In: Nursing
How to make process improvement of reduction of fall related injuries in memory care residents? This will include maintaining their dignity while improving fall reduction protocols.
Who are stakeholders at hand? In the analysis, describe your professional ethical dilemma with a brief background of the situation (as you would in a case study) and justify why this issue is considered an ethical dilemma. Next, identify stakeholders, describe influences and apply four different lenses (theories and principles) to examine resolution options. Conclude your paper by identifying a chosen position for dilemma resolution.
Falls are the leading cause of both fatal and nonfatal injuries among aged people. A fall is defined as an “unexpected event in which the participant comes to rest on the ground, floor, or lower level”. Detecting a fall early and in an ongoing manner provides significant potential for reduced morbidity and mortality in patients and system-wide savings. As most of the elderly fallers experience recurrent falls , detecting the first fall and taking preventative action provides significant potential for reducing fall risk, fall-related injuries, and fall consequences at large. A rapid detection of fall limits the long-lie (ie, the amount of time fallers spend lying on the ground), which has been shown to be a predictor of worse independent walking capacity and autonomy and longer length of hospitalization. Real-time diagnosis of falls might result in a more accurate identification and care of direct fall-related injuries (eg, traumatic brain injury and orthopedic fractures) and in lowering short-term indirect consequences (eg, pressure sore, hypothermia, and phlebitis) as well as long-term fall-related consequences (eg, fear of falling again, loss of autonomy as a result of postfall restrictions, and social isolation).
A significant portion of recent health technology innovation regarding fall management has been driven by industry and has taken place in the commercial space. To date, the most well-known commercial solutions include wearable alert systems, which demonstrate limited success in dementia care because individuals forget or refuse to wear a device; nonwearable fall detection systems, which are based on radar and optical sensors, are under development but not commercially available in the United States yet and have not demonstrated robustness through evidence-based medical studies; fall mats and bed alarms, which are prevalent solutions in memory care but suffer from high false alarm rates and are mainly targeting those residents who should never be walking independently; and accelerometer-based fall detection, which provides meaningful information about the biomechanical features of fall but fails to give a holistic and clinically useful picture of falls (including assessment of environmental hazards). Overall, none of these strategies allow care providers to identify globally how and why a fall occurs and thus leverage this information to enhance safety in residents and improve quality of care practice in the facility staff.
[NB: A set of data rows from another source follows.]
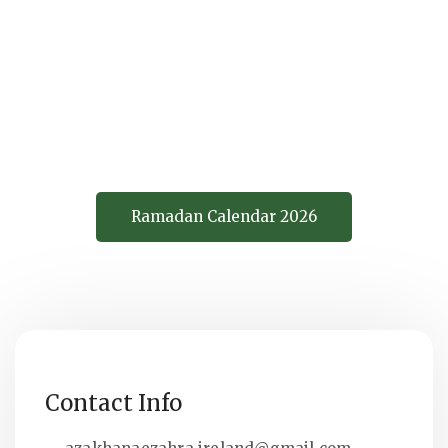
وَ عَلَيْكَ تَوَكَّلْتُ
Allaahumma Laka S'umtu Wa A'laa
Rizqika Aft'artuwa A'layka
Tawawkkaltu
Ramadan Calendar 2026
Contact Info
The video technology can be used to review real-world falls in memory care facility, as well as biased information about falls gathered from individuals’ recalling the fall or from administrative record. The extent to which video monitoring and fall review can impact quality of care practice and health outcomes is in fact a relatively new and unexplored field.
The primary outcome measure is the count of the total number of residents’ falls occurring in the video-covered areas of the facility over the period of video recording (allowing us to compute a fall rate per month). This count can be further compared with the cases of falls that the facility health board independently reported in its daily routine care for each known occurrence of fall (ie, administrative report regardless of the video recording) before video deployment (baseline occurrence).
The secondary outcome measures qualitatively assess the use of video recording and replay possibilities for care practice. This entails (1) acceptability of video monitoring by residents and facility staff and use of fall review by facility staff to support care practice and quality of care; and (2) the analysis of falls and of fall-related injuries, leveraging video replay to depict intrinsic and extrinsic factors, and environmental circumstances contributing to the falls Acceptability and impact of video review on care practice were assessed through semidirected interviews which can be carried out during bimonthly meetings with the care facility staff.
Falls Grading Scale can be used to stratify fall severity in near-fall (Grade 1), fall with no need for medical examination (Grade 2), fall requiring medical attention (Grade 3), and fall requiring hospital admission (Grade 4).
Wall-mounted cameras could be deployed in all common areas and private rooms of consenting residents and families in accordance with the following privacy and ethical guidelines. Video data can be transmitted using Wi-Fi to local network attached storage (NAS) devices.A customized mobile device app can too be provided for viewing video from the previous 72 hours, the mobile device app can be used for accessing the live video from each camera.
The videos of fall events that had been depicted by the research team can be made available to be viewed by the executive director of the facility who would decide to discuss them with the staffs. The meetings between the facility staffs and the monitoring team can be carried out twice a month over a period of time in a rather flexible way and using semidirected interviews. The main purposes of these meetings can be listed as follows: (1) to be sure that no unanticipated issues or concerns with residents, surrogates, and/or staff arose and (2) to observe the use (or no use) of the videos and what were the changes in care practice that were reported. During these meetings, the research team may be asked about the use of the videos in a neutral way (ie, observing the potential uptake of the recording without pushing attitude). Privacy and consent procedures must be developed.